A l'aube d'un matin je le vis seul, à mon coeur inaccessible/Briser les élans qui torturaient chacun de mes instants/Je le sentis partir, parmi les autres évanoui/Laissant le monde taché de sa présence...

Tout ce qui dévie, je le remplace. Tout ce qui manque, je le rajoute. Et ce qui est de trop, je le garde ailleurs, pour plus tard.

Avez-vous déjà vu le monde à travers les larmes d'un espoir déçu? Avez-vous vu, quand tout se brouille et se dilue, les formes d'ordinaires trop dures qui se mêlent et se courbent ensemble? Le virage imperceptible du temps et de l'espace, quand on croit que, juste une seconde, le monde entier doit souffrir avec nous, pour que nous ne soyons pas seul. Pour que nous n'ayons rien besoin d'expliquer de ce que le coeur, de ce que les yeux et les sourires absents laissent échapper.
Pour qu'il sache, dans l'éclat d'un regard.
Pour qu'il ne sache pas, sous la palpitation de mes peurs.

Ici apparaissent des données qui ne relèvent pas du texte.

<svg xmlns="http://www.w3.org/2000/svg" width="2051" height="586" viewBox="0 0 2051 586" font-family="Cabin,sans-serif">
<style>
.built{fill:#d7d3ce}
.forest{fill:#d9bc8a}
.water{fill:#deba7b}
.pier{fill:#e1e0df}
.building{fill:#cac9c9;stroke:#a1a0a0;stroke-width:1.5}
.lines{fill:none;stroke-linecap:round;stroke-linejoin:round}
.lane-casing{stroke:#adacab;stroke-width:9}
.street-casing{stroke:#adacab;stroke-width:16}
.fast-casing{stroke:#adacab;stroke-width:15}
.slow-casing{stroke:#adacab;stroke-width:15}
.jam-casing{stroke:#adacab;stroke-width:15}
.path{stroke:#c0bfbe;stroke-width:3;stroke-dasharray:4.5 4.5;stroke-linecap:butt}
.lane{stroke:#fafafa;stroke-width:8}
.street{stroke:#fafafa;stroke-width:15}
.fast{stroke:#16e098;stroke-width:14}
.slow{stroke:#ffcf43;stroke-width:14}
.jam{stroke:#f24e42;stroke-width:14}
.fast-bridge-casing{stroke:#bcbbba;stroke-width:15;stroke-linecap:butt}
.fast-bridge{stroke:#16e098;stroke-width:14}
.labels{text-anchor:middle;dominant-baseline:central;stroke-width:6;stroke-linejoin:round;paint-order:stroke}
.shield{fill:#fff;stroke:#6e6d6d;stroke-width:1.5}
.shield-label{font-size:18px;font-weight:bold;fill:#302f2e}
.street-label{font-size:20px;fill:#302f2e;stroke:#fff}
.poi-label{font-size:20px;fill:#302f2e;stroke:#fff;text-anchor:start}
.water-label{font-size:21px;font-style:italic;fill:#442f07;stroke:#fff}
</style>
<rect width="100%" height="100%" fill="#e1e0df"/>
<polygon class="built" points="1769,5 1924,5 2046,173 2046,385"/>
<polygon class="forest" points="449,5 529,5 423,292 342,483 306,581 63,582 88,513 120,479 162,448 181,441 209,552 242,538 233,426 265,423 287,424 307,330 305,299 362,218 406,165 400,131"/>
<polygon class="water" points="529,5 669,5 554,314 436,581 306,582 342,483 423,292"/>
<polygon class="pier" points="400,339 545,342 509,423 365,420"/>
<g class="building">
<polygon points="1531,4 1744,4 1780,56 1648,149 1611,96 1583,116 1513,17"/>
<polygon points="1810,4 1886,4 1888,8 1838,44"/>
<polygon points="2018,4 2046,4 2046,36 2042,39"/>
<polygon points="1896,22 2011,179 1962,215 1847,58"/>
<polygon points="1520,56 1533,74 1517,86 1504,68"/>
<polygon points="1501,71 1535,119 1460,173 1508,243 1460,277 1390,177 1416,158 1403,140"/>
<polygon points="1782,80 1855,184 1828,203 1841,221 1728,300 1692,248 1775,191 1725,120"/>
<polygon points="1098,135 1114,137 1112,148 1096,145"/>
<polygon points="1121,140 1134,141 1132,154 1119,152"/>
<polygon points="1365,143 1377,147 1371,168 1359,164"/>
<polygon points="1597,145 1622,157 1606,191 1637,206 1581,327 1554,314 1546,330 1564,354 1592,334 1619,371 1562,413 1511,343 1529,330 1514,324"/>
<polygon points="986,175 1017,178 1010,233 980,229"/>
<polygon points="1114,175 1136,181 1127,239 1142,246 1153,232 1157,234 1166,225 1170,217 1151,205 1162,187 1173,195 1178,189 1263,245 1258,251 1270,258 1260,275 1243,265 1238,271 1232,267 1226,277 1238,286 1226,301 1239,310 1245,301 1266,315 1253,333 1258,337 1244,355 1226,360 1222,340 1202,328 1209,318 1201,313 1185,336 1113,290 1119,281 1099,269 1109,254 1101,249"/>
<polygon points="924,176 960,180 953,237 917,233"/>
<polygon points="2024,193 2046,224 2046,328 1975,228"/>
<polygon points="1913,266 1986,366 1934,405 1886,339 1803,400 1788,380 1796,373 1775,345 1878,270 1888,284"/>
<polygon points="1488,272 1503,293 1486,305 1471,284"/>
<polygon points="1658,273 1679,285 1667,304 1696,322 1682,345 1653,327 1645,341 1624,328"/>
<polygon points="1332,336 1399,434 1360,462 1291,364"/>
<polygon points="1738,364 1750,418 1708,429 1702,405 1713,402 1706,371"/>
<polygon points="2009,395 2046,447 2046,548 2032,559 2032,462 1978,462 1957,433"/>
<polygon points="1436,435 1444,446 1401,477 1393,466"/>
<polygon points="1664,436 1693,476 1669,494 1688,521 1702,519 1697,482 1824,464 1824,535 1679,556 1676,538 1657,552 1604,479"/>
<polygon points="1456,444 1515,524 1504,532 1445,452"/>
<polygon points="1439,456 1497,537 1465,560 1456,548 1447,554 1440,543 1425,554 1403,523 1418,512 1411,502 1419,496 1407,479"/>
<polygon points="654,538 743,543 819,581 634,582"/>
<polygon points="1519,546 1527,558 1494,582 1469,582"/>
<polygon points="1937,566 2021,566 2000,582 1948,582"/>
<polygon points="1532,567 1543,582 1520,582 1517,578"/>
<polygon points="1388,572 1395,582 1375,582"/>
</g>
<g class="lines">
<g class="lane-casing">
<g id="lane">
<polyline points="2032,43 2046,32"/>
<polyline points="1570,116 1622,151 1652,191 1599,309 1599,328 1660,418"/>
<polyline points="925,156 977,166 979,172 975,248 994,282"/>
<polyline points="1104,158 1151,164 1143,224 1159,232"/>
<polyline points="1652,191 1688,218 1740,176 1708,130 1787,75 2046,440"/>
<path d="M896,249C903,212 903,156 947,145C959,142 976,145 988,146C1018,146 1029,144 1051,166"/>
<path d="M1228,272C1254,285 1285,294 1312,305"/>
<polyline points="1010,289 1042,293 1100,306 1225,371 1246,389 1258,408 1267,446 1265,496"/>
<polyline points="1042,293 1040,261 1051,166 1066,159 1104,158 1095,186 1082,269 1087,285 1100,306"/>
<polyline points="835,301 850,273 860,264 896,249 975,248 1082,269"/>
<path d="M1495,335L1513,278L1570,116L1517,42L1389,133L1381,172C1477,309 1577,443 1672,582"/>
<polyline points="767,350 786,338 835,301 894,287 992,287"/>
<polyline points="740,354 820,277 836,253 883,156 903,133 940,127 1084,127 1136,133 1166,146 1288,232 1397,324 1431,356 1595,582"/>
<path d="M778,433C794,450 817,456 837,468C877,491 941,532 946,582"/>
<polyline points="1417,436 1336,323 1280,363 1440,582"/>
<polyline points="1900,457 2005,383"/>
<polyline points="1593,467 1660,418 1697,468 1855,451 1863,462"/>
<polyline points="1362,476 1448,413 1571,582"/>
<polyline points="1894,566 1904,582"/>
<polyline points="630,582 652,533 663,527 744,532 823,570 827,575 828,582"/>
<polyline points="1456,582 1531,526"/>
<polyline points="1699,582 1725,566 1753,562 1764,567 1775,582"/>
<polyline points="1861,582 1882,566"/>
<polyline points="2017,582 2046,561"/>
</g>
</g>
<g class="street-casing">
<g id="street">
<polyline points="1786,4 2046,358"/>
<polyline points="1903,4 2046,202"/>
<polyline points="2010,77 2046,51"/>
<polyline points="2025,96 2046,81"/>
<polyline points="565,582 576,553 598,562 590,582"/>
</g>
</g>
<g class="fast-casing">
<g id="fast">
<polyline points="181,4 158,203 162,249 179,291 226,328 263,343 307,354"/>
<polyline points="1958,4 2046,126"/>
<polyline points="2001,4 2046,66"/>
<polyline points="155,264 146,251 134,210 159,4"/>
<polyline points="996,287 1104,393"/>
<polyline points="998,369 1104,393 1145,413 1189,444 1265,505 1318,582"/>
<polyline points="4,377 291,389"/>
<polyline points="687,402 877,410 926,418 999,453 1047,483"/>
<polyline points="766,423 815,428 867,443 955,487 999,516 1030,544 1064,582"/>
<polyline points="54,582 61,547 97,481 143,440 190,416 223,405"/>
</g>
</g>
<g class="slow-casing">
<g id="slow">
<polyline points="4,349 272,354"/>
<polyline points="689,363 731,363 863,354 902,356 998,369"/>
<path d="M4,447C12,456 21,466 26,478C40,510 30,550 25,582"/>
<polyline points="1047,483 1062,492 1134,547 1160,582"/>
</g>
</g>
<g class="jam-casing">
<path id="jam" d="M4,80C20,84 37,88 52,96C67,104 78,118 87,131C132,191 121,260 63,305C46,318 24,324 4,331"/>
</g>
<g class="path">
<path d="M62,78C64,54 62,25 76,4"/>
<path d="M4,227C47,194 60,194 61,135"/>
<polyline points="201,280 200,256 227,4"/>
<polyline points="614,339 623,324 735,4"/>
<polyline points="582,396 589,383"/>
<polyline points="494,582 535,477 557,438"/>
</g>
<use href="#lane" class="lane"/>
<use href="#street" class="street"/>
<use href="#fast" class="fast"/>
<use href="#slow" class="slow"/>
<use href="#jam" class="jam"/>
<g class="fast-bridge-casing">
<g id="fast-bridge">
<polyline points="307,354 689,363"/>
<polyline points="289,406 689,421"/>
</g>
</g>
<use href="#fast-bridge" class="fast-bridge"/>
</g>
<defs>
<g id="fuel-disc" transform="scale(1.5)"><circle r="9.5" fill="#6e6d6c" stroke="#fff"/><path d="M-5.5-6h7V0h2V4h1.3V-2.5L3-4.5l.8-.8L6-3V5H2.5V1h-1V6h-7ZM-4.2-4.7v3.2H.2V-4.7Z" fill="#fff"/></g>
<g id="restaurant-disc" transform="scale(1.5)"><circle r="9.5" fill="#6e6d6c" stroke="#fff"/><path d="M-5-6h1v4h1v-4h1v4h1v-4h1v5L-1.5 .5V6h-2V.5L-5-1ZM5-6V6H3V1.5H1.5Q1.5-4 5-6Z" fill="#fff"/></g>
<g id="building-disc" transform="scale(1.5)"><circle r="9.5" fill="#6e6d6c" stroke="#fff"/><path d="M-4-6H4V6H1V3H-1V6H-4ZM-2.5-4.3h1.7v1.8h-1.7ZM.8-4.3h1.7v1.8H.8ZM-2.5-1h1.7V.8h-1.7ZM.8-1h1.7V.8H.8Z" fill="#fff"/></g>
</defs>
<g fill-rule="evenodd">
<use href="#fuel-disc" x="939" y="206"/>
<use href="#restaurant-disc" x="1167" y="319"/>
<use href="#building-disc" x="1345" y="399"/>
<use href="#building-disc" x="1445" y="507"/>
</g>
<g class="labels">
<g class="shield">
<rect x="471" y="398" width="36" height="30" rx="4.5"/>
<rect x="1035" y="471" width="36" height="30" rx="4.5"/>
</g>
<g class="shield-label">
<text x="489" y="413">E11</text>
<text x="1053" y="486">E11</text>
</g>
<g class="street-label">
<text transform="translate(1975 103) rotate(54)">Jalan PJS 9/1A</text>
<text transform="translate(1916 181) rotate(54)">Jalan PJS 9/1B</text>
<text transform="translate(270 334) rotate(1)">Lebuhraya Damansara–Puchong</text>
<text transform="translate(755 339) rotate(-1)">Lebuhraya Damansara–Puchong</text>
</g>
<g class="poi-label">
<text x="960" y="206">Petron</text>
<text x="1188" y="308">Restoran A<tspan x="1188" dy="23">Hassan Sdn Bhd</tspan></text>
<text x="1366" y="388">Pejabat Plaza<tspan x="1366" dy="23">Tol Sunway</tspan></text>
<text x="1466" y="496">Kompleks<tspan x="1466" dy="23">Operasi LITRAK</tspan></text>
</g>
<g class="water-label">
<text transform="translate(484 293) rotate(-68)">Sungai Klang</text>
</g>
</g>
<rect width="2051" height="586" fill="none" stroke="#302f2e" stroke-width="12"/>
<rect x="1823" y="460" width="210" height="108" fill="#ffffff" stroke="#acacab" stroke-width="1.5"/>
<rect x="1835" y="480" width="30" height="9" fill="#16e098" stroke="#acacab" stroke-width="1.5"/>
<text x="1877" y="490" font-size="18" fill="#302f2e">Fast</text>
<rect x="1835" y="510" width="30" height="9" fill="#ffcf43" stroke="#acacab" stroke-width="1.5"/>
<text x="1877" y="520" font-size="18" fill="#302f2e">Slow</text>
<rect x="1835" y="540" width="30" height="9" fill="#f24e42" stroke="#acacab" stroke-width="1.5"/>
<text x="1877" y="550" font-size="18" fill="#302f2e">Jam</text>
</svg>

On croit que l'on finit par s'user à sentir les doigts de la vie, serrés autour de nous, redresser nos trajectoires bancales, et brûler de leurs frottements nos idéaux. Rien n'est moins vrai. Chaque jour on aime avec le même désespoir; chaque jour on cherche à tout dévoiler, en se mettant soi-même à nu.
A chaque fois on s'éprend du grand sacrifice, celui qui vaudra la peine et qui donnera sens à tout. Le mythe, la légende; la réalité pervertie par nos songes; mais la dure altérité des gens, autour.

Ainsi songeaient-ils avant le coucher, regroupés devant l'incendie du jour qui brûlait, à l'horizon. Aucun ne parlait, mais tous savaient. Et s'ils étaient nombreux, ces soirs-là ils ne faisaient plus qu'un. Et ils avaient la foi, parce qu'ils ne pouvaient avoir mieux.